Renee is trying very, very hard not to smile at Allison’s impression, and Katelyn is laughing freely where she’s tucked against Aaron’s side.
“Don’t forget he’s a single dad, too. That’s a crucial plot point”
“Et tu, Erik?” asks Renee, popping the disc into the player, and the room dissolves into giggles. It reminds Neil of away games back in college, all of them crammed into one motel room at one in the morning, trying not to wake Wymack with their antics.
Neil’s Christmas movie knowledge is pretty limited, but Allison’s impression had been pretty spot on, he decides, only fifteen minutes in. As the uptight businesswoman tears down a strip of tinsel someone had tacked to her office wall, Neil’s eyes begin to slip closed. It isn’t boring, per se, but he had driven all the way here, and he’s sandwiched comfortably between Matt and Nicky, a crocheted blanket draped over his lap while the fireplace burned away on the far wall. All of the main lights had been switched off in favour of the glow from the Christmas tree, and Matt’s shoulder was a warm, welcome presence beneath Neil’s cheek.
If he just closes his eyes, for a little moment…
Laughter is what finally wakes him.
Soft, rumbling, shaking the pillow beneath him.
No, not a pillow, he remembers. Matt’s shoulder.
“This is what I have to live with,” says a voice, familiar, warm, home.
“What you choose to live with,” Aaron corrects, smile dancing around his voice, and the sleep evaporates from Neil in an instant as his brain catches up with itself.
Andrew is standing a few feet from the sofa, arms folded across his chest, a tiny smile playing at his mouth. His hair is ridiculously mussed from where it’s clearly been hidden by a woollen hat and he’s wearing a chunky sweater, the kind Renee often knits for him and one she’d likely thrust upon him the second he entered.
“Andrew,” Neil says, scrambling to stand and nearly braining himself on the coffee table when his legs don’t quite get the message in time. Matt makes a soft, fond noise beside him and Allison laughs, but Neil can only focus on Andrew, Andrew, Andrew.
“Oh,” says Andrew, warm beneath Neil’s fingers as he’s folded into a long-awaited embrace, “decided to join us, have you?”
“Shut up,” Neil tells him, face tucked safely into the crook of Andrew’s neck. Then, quieter, “I missed you”
“Seems like it, sleeping beauty”
Neil grumbles. Andrew’s arms come around his back and he ghosts a secretive kiss to the bend of Neil’s jaw.

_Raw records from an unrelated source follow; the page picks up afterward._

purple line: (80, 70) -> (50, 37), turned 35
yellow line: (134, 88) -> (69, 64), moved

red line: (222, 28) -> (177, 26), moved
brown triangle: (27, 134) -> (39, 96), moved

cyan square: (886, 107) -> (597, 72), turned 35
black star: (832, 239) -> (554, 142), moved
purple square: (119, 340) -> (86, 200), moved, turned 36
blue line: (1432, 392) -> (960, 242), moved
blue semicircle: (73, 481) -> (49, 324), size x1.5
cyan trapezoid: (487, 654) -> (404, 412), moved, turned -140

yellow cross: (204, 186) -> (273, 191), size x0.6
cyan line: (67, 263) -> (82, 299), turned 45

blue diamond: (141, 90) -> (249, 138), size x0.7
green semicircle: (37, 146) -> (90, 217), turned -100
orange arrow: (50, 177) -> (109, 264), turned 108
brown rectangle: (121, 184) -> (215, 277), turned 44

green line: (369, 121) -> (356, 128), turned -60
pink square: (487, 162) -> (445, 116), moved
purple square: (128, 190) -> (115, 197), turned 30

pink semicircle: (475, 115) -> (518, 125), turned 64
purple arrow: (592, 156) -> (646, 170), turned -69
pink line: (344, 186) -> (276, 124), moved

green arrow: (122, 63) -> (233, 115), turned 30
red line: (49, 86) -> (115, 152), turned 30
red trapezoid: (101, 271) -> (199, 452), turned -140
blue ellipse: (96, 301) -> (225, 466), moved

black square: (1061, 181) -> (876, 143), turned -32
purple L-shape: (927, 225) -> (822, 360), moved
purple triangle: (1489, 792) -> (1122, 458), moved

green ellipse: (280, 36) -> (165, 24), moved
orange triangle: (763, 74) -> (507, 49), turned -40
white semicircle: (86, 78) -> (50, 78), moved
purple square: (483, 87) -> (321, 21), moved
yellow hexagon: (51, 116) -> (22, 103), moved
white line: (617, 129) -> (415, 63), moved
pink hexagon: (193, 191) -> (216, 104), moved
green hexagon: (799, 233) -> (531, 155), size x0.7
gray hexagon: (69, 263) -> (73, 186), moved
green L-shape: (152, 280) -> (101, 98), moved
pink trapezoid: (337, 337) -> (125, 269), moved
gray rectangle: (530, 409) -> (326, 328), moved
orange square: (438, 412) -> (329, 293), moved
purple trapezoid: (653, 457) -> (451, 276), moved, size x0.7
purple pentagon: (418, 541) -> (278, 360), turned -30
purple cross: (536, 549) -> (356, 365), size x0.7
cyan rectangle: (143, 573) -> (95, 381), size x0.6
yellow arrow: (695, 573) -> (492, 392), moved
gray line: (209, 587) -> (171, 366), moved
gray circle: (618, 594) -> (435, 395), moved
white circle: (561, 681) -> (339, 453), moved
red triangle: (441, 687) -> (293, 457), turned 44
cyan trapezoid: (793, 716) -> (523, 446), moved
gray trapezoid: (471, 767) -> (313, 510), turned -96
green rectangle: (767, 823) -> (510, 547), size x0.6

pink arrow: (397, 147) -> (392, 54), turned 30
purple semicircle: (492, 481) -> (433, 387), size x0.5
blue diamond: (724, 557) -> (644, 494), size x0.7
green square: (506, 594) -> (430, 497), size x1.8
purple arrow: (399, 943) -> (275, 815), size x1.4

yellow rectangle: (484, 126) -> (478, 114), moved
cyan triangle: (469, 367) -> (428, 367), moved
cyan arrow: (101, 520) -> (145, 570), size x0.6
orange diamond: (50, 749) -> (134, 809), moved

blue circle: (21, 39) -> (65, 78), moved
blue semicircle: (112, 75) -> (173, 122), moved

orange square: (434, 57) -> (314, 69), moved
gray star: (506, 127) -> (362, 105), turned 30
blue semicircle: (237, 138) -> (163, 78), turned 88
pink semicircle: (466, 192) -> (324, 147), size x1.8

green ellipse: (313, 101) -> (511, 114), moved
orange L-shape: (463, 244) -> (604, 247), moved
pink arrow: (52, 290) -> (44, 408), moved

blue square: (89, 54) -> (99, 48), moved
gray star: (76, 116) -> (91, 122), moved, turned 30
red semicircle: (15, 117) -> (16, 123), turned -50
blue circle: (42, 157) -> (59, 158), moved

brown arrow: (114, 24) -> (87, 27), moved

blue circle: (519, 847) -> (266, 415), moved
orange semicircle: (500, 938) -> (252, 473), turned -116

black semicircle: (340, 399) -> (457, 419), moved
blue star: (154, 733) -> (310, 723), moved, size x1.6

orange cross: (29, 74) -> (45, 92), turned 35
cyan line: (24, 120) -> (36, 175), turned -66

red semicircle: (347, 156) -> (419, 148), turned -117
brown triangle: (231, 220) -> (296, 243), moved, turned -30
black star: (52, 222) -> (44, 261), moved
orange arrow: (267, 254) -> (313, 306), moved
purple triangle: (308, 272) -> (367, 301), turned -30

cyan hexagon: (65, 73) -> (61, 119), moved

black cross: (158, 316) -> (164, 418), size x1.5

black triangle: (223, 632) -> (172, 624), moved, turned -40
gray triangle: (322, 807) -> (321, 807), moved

They stay like that, frozen in time, a perfect Christmas cliché, until Andrew whispers, “I missed you, too”
In just a minute, someone will gasp in faux-surprise and point out the sprig of mistletoe tacked to the ceiling right above their heads. Andrew will tell the room at large to fuck off, but he’ll kiss Neil, anyway, mouth familiar and gentle, and Neil’s heart will beat in double-time. They’ll squeeze themselves into the same spot on the sofa, nestled beneath the kitschy blanket to finish the Christmas movie Renee had put in – a completely different movie to the one Neil had fallen asleep to, not that he particularly notices, with Andrew’s hand tucked safely against his own.
They’ll drink mulled wine and eat sugar cookies, sit in a circle by the fire to trade gifts, little pieces of sentiment that will travel back home to their own little corners of the earth. Kevin will get ahold of Wymack on Skype, a system he’s still getting to grips with, and he’ll tell them they’re all little shits despite his warm, watery eyes.
Neil will stay there, nestled between Andrew and Matt, watching the sun go down through the frosted bay windows, reminiscing with his family until his eyes begin to droop again. They will, all of them, the Foxes, get the Christmas they deserve, with a family they never thought they’d have, and a peace they’d fought tooth and nail for.